Friday, July 16, 2021

Serendipitous sum rules

Today I shall report that I am rather more positive than I was, about the second "wrong" idea in the previous post. The reason is that the sum of all the masses in a multiplet, is a quite natural item to appear in a sum rule! So the relation would be, that the sum of the masses of the charged leptons, considered as a multiplet of a flavor or family symmetry, equals the sum of the neutron and proton masses, with the neutron and proton to be considered as an isospin doublet. 

What I still lack is a mechanism. I believe that (for example, in the linear sigma model), nucleon mass can be regarded as originating in the spontaneous breaking of chiral symmetry. Meanwhile, the Higgs-yukawa interactions in the standard model give the fermions their masses, once electroweak symmetry breaking occurs; so one might consider models in which chiral symmetry breaking triggers electroweak symmetry breaking (something which might also explain the order-of-magnitude similarity between the QCD scale and the Fermi scale). 

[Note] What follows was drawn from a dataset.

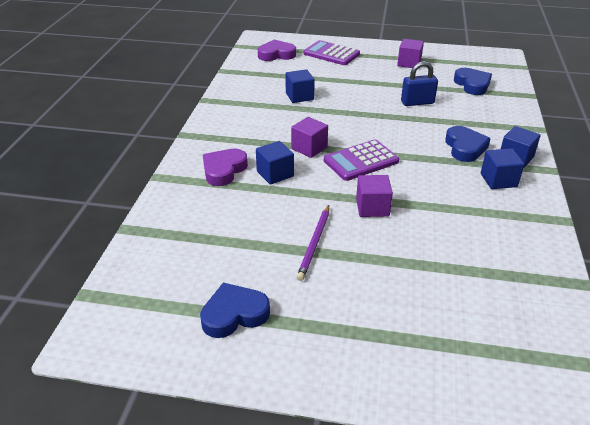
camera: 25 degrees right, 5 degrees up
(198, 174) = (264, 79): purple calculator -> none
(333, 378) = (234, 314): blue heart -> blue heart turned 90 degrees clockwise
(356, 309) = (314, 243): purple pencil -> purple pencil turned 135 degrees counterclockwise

On the other hand, since the variations among the fermion masses derive from the yukawas, it might seem that the relevant symmetry-to-be-broken is the family symmetry, not the electroweak symmetry... Then there are other hints, like obtaining electroweak symmetry by gauging part of chiral symmetry (something which is formally common in chiral perturbation theory, I think), and the Rivero idea that the leptons are Goldstone fermions, superpartners of mesons. 

In other news, I will mention that snarxiv.org tweeted out a fictitious paper whose content is serendipitously close to other things I have been thinking about. The very first posts on this blog were discussions of snarxiv papers, and if there was nothing else to blog about, I might have talked more about "Special Lagrangian Branes Wrapped on the Moduli Space of Squashed Lens Spaces". But I'll save that for another time.